BEGIN RECORD SET
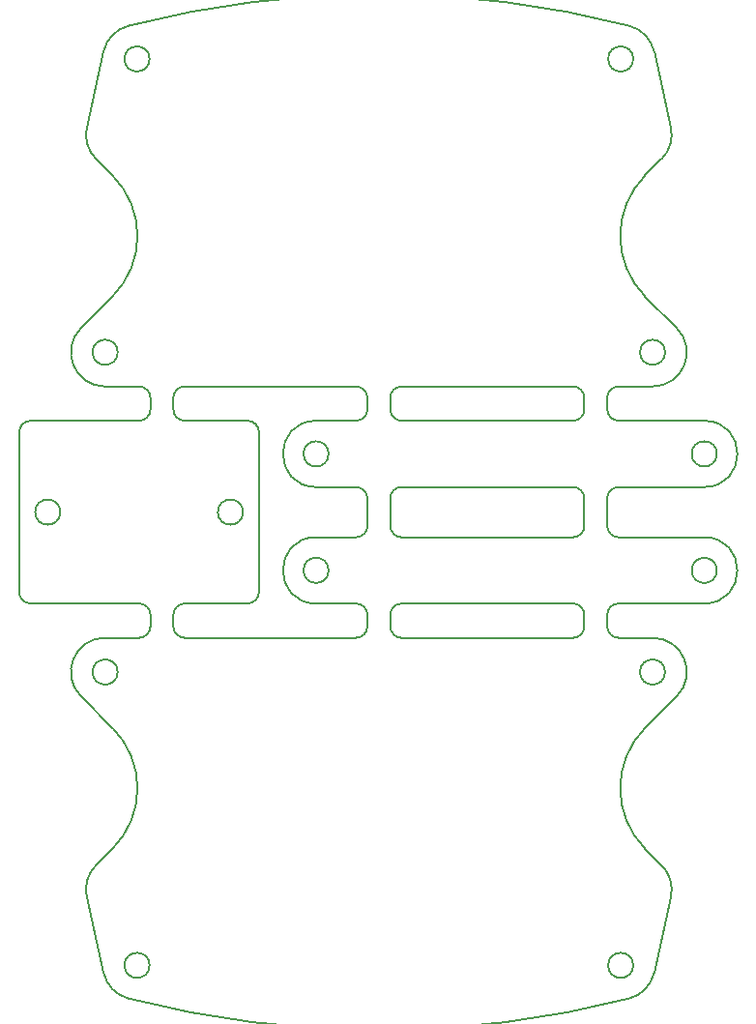
<source format=gbr>
%TF.GenerationSoftware,KiCad,Pcbnew,7.0.11*%
%TF.CreationDate,2025-06-25T00:44:36+09:00*%
%TF.ProjectId,1stLayer_Power,3173744c-6179-4657-925f-506f7765722e,rev?*%
%TF.SameCoordinates,Original*%
%TF.FileFunction,Profile,NP*%
%FSLAX46Y46*%
G04 Gerber Fmt 4.6, Leading zero omitted, Abs format (unit mm)*
G04 Created by KiCad (PCBNEW 7.0.11) date 2025-06-25 00:44:36*
%MOMM*%
%LPD*%
G01*
G04 APERTURE LIST*
%TA.AperFunction,Profile*%
%ADD10C,0.200000*%
%TD*%
G04 APERTURE END LIST*
D10*
X104799080Y-105910000D02*
G75*
G03*
X102677760Y-111031321I-5J-2999998D01*
G01*
X126770000Y-86910000D02*
G75*
G03*
X127770000Y-85910000I1J999999D01*
G01*
X146770000Y-96110000D02*
X146770000Y-93710000D01*
X146770000Y-104910000D02*
X146770000Y-103910000D01*
X127770000Y-85910000D02*
X127770000Y-84910000D01*
X104000720Y-63989605D02*
X105435476Y-65424361D01*
X127770000Y-103910000D02*
G75*
G03*
X126770000Y-102910000I-999999J1D01*
G01*
X145770000Y-86910000D02*
G75*
G03*
X146770000Y-85910000I0J1000000D01*
G01*
X158370000Y-89810000D02*
G75*
G03*
X156170000Y-89810000I-1100000J0D01*
G01*
X156170000Y-89810000D02*
G75*
G03*
X158370000Y-89810000I1100000J0D01*
G01*
X110770000Y-103910001D02*
X110770000Y-104910001D01*
X150696396Y-52324649D02*
G75*
G03*
X106843604Y-52324649I-21926396J-85224598D01*
G01*
X116869999Y-94910000D02*
G75*
G03*
X114670001Y-94910000I-1099999J0D01*
G01*
X114670001Y-94910000D02*
G75*
G03*
X116869999Y-94910000I1099999J0D01*
G01*
X105899080Y-80910000D02*
G75*
G03*
X103699080Y-80910000I-1100000J0D01*
G01*
X103699080Y-80910000D02*
G75*
G03*
X105899080Y-80910000I1100000J0D01*
G01*
X104661963Y-54581814D02*
X103192909Y-61220066D01*
X129770000Y-96110000D02*
G75*
G03*
X130770000Y-97110000I1000000J0D01*
G01*
X158370000Y-100010000D02*
G75*
G03*
X156170000Y-100010000I-1100000J0D01*
G01*
X156170000Y-100010000D02*
G75*
G03*
X158370000Y-100010000I1100000J0D01*
G01*
X152104524Y-113789037D02*
X154862240Y-111031321D01*
X126770000Y-97110000D02*
X123270000Y-97110000D01*
X129770000Y-93710000D02*
X129770000Y-96110000D01*
X123270000Y-92710000D02*
X126770000Y-92710000D01*
X108691095Y-55230033D02*
G75*
G03*
X106491095Y-55230033I-1100000J0D01*
G01*
X106491095Y-55230033D02*
G75*
G03*
X108691095Y-55230033I1100000J0D01*
G01*
X129770000Y-84910000D02*
X129770000Y-85910000D01*
X152104526Y-113789039D02*
G75*
G03*
X152104524Y-124395639I5303314J-5303301D01*
G01*
X148770000Y-85910000D02*
G75*
G03*
X149770000Y-86910000I1000000J0D01*
G01*
X126770000Y-105910000D02*
X111770000Y-105910001D01*
X130770000Y-102910000D02*
G75*
G03*
X129770000Y-103910000I0J-1000000D01*
G01*
X146770000Y-85910000D02*
X146770000Y-84910000D01*
X111770000Y-102910001D02*
X117270001Y-102910000D01*
X97270002Y-87910000D02*
X97270002Y-101910000D01*
X150696395Y-137495349D02*
G75*
G03*
X152878036Y-135238186I-747515J2905409D01*
G01*
X97270002Y-101910000D02*
G75*
G03*
X98270001Y-102910000I999998J-2D01*
G01*
X117270001Y-102910000D02*
G75*
G03*
X118270001Y-101910000I1J999999D01*
G01*
X104661964Y-135238186D02*
G75*
G03*
X106843604Y-137495350I2929116J648205D01*
G01*
X130770000Y-83910000D02*
X145770000Y-83910000D01*
X152740920Y-105910000D02*
X149770000Y-105910000D01*
X153539280Y-125830395D02*
X152104524Y-124395639D01*
X130770000Y-102910000D02*
X145770000Y-102910000D01*
X127770000Y-96110000D02*
X127770000Y-93710000D01*
X154347050Y-128599925D02*
G75*
G03*
X153539280Y-125830395I-2928850J648325D01*
G01*
X130770000Y-83910000D02*
G75*
G03*
X129770000Y-84910000I0J-1000000D01*
G01*
X103192910Y-61220066D02*
G75*
G03*
X104000720Y-63989605I2928943J-648274D01*
G01*
X146770000Y-103910000D02*
G75*
G03*
X145770000Y-102910000I-1000000J0D01*
G01*
X152104524Y-65424361D02*
X153539280Y-63989605D01*
X152878037Y-135238186D02*
X154347091Y-128599934D01*
X104799080Y-83910000D02*
X107770000Y-83910000D01*
X126770000Y-105910000D02*
G75*
G03*
X127770000Y-104910000I1J999999D01*
G01*
X151048905Y-134589967D02*
G75*
G03*
X148848905Y-134589967I-1100000J0D01*
G01*
X148848905Y-134589967D02*
G75*
G03*
X151048905Y-134589967I1100000J0D01*
G01*
X154347091Y-61220066D02*
X152878037Y-54581814D01*
X157270001Y-92710000D02*
G75*
G03*
X157270001Y-86910000I-1J2900000D01*
G01*
X111770000Y-102910001D02*
G75*
G03*
X110770000Y-103910001I-1J-999999D01*
G01*
X106843604Y-52324650D02*
G75*
G03*
X104661963Y-54581814I747531J-2905423D01*
G01*
X118270001Y-101910000D02*
X118270001Y-87910000D01*
X123270000Y-86910000D02*
G75*
G03*
X123270000Y-92710000I1J-2900000D01*
G01*
X152740920Y-83910000D02*
G75*
G03*
X154862240Y-78788679I0J3000000D01*
G01*
X108770000Y-103910001D02*
G75*
G03*
X107770000Y-102910001I-999999J1D01*
G01*
X102677760Y-111031321D02*
X105435476Y-113789037D01*
X148770000Y-93710000D02*
X148770000Y-96110000D01*
X127770000Y-84910000D02*
G75*
G03*
X126770000Y-83910000I-999999J1D01*
G01*
X149770000Y-102910000D02*
G75*
G03*
X148770000Y-103910000I0J-1000000D01*
G01*
X110770000Y-85910001D02*
G75*
G03*
X111770000Y-86910001I999999J-1D01*
G01*
X152104522Y-65424359D02*
G75*
G03*
X152104524Y-76030963I5303298J-5303301D01*
G01*
X157270001Y-86910000D02*
X149770000Y-86910000D01*
X148770000Y-84910000D02*
X148770000Y-85910000D01*
X149770000Y-83910000D02*
X152740920Y-83910000D01*
X102677759Y-78788678D02*
G75*
G03*
X104799080Y-83910000I2121324J-2121320D01*
G01*
X148770000Y-96110000D02*
G75*
G03*
X149770000Y-97110000I1000000J0D01*
G01*
X107770000Y-86910001D02*
X98270001Y-86910000D01*
X107770000Y-105910001D02*
G75*
G03*
X108770000Y-104910001I1J999999D01*
G01*
X149770000Y-92710000D02*
G75*
G03*
X148770000Y-93710000I0J-1000000D01*
G01*
X106843604Y-137495351D02*
G75*
G03*
X150696396Y-137495351I21926396J85224598D01*
G01*
X153840920Y-108910000D02*
G75*
G03*
X151640920Y-108910000I-1100000J0D01*
G01*
X151640920Y-108910000D02*
G75*
G03*
X153840920Y-108910000I1100000J0D01*
G01*
X103192909Y-128599934D02*
X104661963Y-135238186D01*
X145770000Y-105910000D02*
X130770000Y-105910000D01*
X108770000Y-85910001D02*
X108770000Y-84910001D01*
X108770000Y-84910001D02*
G75*
G03*
X107770000Y-83910001I-999999J1D01*
G01*
X149770000Y-92710000D02*
X157270001Y-92710000D01*
X100870000Y-94910000D02*
G75*
G03*
X98670002Y-94910000I-1099999J0D01*
G01*
X98670002Y-94910000D02*
G75*
G03*
X100870000Y-94910000I1099999J0D01*
G01*
X123270000Y-102910000D02*
X126770000Y-102910000D01*
X111770000Y-83910001D02*
X126770000Y-83910000D01*
X98270001Y-86910000D02*
G75*
G03*
X97270002Y-87910000I2J-1000001D01*
G01*
X146770000Y-84910000D02*
G75*
G03*
X145770000Y-83910000I-1000000J0D01*
G01*
X157270000Y-102910000D02*
G75*
G03*
X157270001Y-97110000I0J2900000D01*
G01*
X118270001Y-87910000D02*
G75*
G03*
X117270001Y-86910000I-999999J1D01*
G01*
X148770000Y-104910000D02*
G75*
G03*
X149770000Y-105910000I1000000J0D01*
G01*
X153840920Y-80910000D02*
G75*
G03*
X151640920Y-80910000I-1100000J0D01*
G01*
X151640920Y-80910000D02*
G75*
G03*
X153840920Y-80910000I1100000J0D01*
G01*
X151048905Y-55230033D02*
G75*
G03*
X148848905Y-55230033I-1100000J0D01*
G01*
X148848905Y-55230033D02*
G75*
G03*
X151048905Y-55230033I1100000J0D01*
G01*
X129770000Y-104910000D02*
G75*
G03*
X130770000Y-105910000I1000000J0D01*
G01*
X148770000Y-103910000D02*
X148770000Y-104910000D01*
X126770000Y-86910000D02*
X123270000Y-86910000D01*
X108770000Y-104910001D02*
X108770000Y-103910001D01*
X124370001Y-100010000D02*
G75*
G03*
X122170001Y-100010000I-1100000J0D01*
G01*
X122170001Y-100010000D02*
G75*
G03*
X124370001Y-100010000I1100000J0D01*
G01*
X127770000Y-104910000D02*
X127770000Y-103910000D01*
X145770000Y-86910000D02*
X130770000Y-86910000D01*
X107770000Y-105910001D02*
X104799080Y-105910000D01*
X130770000Y-92710000D02*
G75*
G03*
X129770000Y-93710000I0J-1000000D01*
G01*
X105435476Y-76030963D02*
X102677760Y-78788679D01*
X105435476Y-124395639D02*
X104000720Y-125830395D01*
X124370000Y-89810001D02*
G75*
G03*
X122170000Y-89810001I-1100000J0D01*
G01*
X122170000Y-89810001D02*
G75*
G03*
X124370000Y-89810001I1100000J0D01*
G01*
X105899080Y-108910000D02*
G75*
G03*
X103699080Y-108910000I-1100000J0D01*
G01*
X103699080Y-108910000D02*
G75*
G03*
X105899080Y-108910000I1100000J0D01*
G01*
X154862240Y-78788679D02*
X152104524Y-76030963D01*
X105435476Y-76030963D02*
G75*
G03*
X105435476Y-65424361I-5303305J5303301D01*
G01*
X127770000Y-93710000D02*
G75*
G03*
X126770000Y-92710000I-999999J1D01*
G01*
X105435476Y-124395639D02*
G75*
G03*
X105435476Y-113789037I-5303298J5303301D01*
G01*
X111770000Y-83910001D02*
G75*
G03*
X110770000Y-84910001I-1J-999999D01*
G01*
X149770000Y-83910000D02*
G75*
G03*
X148770000Y-84910000I0J-1000000D01*
G01*
X129770000Y-103910000D02*
X129770000Y-104910000D01*
X104000720Y-125830395D02*
G75*
G03*
X103192910Y-128599934I2121445J-2121356D01*
G01*
X117270001Y-86910000D02*
X111770000Y-86910001D01*
X145770000Y-97110000D02*
X130770000Y-97110000D01*
X126770000Y-97110000D02*
G75*
G03*
X127770000Y-96110000I1J999999D01*
G01*
X123270000Y-97110000D02*
G75*
G03*
X123270001Y-102910000I1J-2900000D01*
G01*
X98270001Y-102910000D02*
X107770000Y-102910001D01*
X145770000Y-105910000D02*
G75*
G03*
X146770000Y-104910000I0J1000000D01*
G01*
X146770000Y-93710000D02*
G75*
G03*
X145770000Y-92710000I-1000000J0D01*
G01*
X110770000Y-104910001D02*
G75*
G03*
X111770000Y-105910001I999999J-1D01*
G01*
X153539281Y-63989606D02*
G75*
G03*
X154347090Y-61220066I-2121451J2121356D01*
G01*
X154862230Y-111031311D02*
G75*
G03*
X152740920Y-105910000I-2121330J2121311D01*
G01*
X110770000Y-84910001D02*
X110770000Y-85910001D01*
X149770000Y-102910000D02*
X157270000Y-102910000D01*
X107770000Y-86910001D02*
G75*
G03*
X108770000Y-85910001I1J999999D01*
G01*
X130770000Y-92710000D02*
X145770000Y-92710000D01*
X129770000Y-85910000D02*
G75*
G03*
X130770000Y-86910000I1000000J0D01*
G01*
X152878009Y-54581820D02*
G75*
G03*
X150696396Y-52324649I-2929109J-648180D01*
G01*
X157270001Y-97110000D02*
X149770000Y-97110000D01*
X145770000Y-97110000D02*
G75*
G03*
X146770000Y-96110000I0J1000000D01*
G01*
X108691095Y-134589967D02*
G75*
G03*
X106491095Y-134589967I-1100000J0D01*
G01*
X106491095Y-134589967D02*
G75*
G03*
X108691095Y-134589967I1100000J0D01*
G01*
M02*

</source>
END RECORD SET
THE PROBLEM ▸ Given the records above, return exactly the lines starting at the line containing "X108770000Y-84910001D01*" and ending at the line containing "X153840920Y-80910000I1100000J0D01*", including both.

COMPLETED TASK ▸
X108770000Y-84910001D01*
X108770000Y-84910001D02*
G75*
G03*
X107770000Y-83910001I-999999J1D01*
G01*
X149770000Y-92710000D02*
X157270001Y-92710000D01*
X100870000Y-94910000D02*
G75*
G03*
X98670002Y-94910000I-1099999J0D01*
G01*
X98670002Y-94910000D02*
G75*
G03*
X100870000Y-94910000I1099999J0D01*
G01*
X123270000Y-102910000D02*
X126770000Y-102910000D01*
X111770000Y-83910001D02*
X126770000Y-83910000D01*
X98270001Y-86910000D02*
G75*
G03*
X97270002Y-87910000I2J-1000001D01*
G01*
X146770000Y-84910000D02*
G75*
G03*
X145770000Y-83910000I-1000000J0D01*
G01*
X157270000Y-102910000D02*
G75*
G03*
X157270001Y-97110000I0J2900000D01*
G01*
X118270001Y-87910000D02*
G75*
G03*
X117270001Y-86910000I-999999J1D01*
G01*
X148770000Y-104910000D02*
G75*
G03*
X149770000Y-105910000I1000000J0D01*
G01*
X153840920Y-80910000D02*
G75*
G03*
X151640920Y-80910000I-1100000J0D01*
G01*
X151640920Y-80910000D02*
G75*
G03*
X153840920Y-80910000I1100000J0D01*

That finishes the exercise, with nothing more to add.